##### 文章の一部 #####

岡山大学病院 卒後臨床研修センター 医科研修副部門長 小比賀美香子
15年以上前の私の学生時代はもちろん、現在の医学部教育においても、全女子医学生に対する系統的なキャリア教育は行われていない。世界の中で低い日本人女性の社会的地位、いまだに多い女性医師の離職などを考えると、女性医師がもっと活躍するために、全医学生対象とは別に、「全女子医学生対象のキャリア教育」が必要と考える。日本女医会には、是非とも全女子医学生対象のキャリア教育が可能となるよう、全国の医学部へ働きかけ、リーダーシップをとって頂きたい。様々な教育手法があると思われるが、女子医学生への教育の結果が下記のようになればよいと考える。
①医師の仕事・使命を理解する
プロフェッショナリズム教育ともいえるが、医師の使命をまずは深く理解すべきと考える。生涯、医師として働き続ける原動力になればよい。
②医師としての目標をもつ
医学部に入学して間もない頃は、女性であることを意識せず、医師を目指す理由も明確であることが多く、医師としての目標を立てやすい。立てた目標に向かって、たゆまぬ努力を続ける必要性も伝えたい。

##### 用意した資料 #####

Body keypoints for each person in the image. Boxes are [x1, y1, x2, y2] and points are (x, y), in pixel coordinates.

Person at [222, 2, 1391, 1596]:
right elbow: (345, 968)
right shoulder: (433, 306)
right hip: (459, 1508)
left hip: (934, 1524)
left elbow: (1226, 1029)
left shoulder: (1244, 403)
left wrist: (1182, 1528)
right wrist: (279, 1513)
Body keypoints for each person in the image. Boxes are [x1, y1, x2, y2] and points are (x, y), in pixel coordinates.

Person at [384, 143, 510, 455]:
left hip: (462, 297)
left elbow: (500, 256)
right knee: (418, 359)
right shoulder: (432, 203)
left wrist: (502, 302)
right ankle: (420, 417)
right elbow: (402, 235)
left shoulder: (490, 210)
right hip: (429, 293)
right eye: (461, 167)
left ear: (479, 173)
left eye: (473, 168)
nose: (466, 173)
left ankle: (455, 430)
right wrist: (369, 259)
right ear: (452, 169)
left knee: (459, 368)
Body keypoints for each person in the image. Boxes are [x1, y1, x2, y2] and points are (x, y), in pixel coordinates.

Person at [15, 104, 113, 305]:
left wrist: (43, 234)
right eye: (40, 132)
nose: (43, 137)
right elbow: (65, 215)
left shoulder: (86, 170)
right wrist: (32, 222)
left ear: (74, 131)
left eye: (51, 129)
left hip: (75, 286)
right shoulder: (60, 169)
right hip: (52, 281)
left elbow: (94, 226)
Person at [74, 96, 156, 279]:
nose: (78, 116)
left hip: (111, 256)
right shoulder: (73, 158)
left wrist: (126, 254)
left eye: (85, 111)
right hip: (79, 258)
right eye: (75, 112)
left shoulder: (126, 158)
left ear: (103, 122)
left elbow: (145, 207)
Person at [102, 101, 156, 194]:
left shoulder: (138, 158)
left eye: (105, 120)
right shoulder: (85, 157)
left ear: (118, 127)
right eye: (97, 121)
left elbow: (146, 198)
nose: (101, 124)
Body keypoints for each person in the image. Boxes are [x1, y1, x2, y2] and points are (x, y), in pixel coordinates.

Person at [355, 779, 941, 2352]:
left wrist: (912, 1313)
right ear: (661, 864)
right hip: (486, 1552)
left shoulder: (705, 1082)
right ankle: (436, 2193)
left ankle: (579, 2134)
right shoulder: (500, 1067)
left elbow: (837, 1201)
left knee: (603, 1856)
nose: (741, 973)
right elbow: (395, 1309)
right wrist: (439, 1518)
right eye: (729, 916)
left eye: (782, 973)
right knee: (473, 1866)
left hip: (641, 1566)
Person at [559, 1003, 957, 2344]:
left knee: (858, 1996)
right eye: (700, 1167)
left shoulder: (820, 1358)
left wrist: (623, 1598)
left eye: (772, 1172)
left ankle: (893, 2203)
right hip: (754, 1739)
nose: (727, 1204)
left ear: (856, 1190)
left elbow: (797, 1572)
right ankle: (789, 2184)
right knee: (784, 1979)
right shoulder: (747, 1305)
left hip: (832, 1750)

#####

[やること A] 文章のうち「岡山大学病院 卒後臨床研修センター 医科研修副部門長」から「のようになればよいと考える。」までを、その両方の言葉も含めてそのまま書き出してください。
[やること B] 文章の内容を2文にまとめてください。
資料は使わなくてかまいません。

[答え A]
岡山大学病院 卒後臨床研修センター 医科研修副部門長 小比賀美香子
15年以上前の私の学生時代はもちろん、現在の医学部教育においても、全女子医学生に対する系統的なキャリア教育は行われていない。世界の中で低い日本人女性の社会的地位、いまだに多い女性医師の離職などを考えると、女性医師がもっと活躍するために、全医学生対象とは別に、「全女子医学生対象のキャリア教育」が必要と考える。日本女医会には、是非とも全女子医学生対象のキャリア教育が可能となるよう、全国の医学部へ働きかけ、リーダーシップをとって頂きたい。様々な教育手法があると思われるが、女子医学生への教育の結果が下記のようになればよいと考える。

[答え B] 今の医学部教育でも女子医学生全員に向けた系統的なキャリア教育は行われておらず、女性医師がもっと活躍するためにそれが必要だとして、日本女医会に全国の医学部への働きかけを求めている。その教育の結果として、医師の仕事・使命を理解することと、医師としての目標をもち、それに向けて努力を続けることが挙げられている。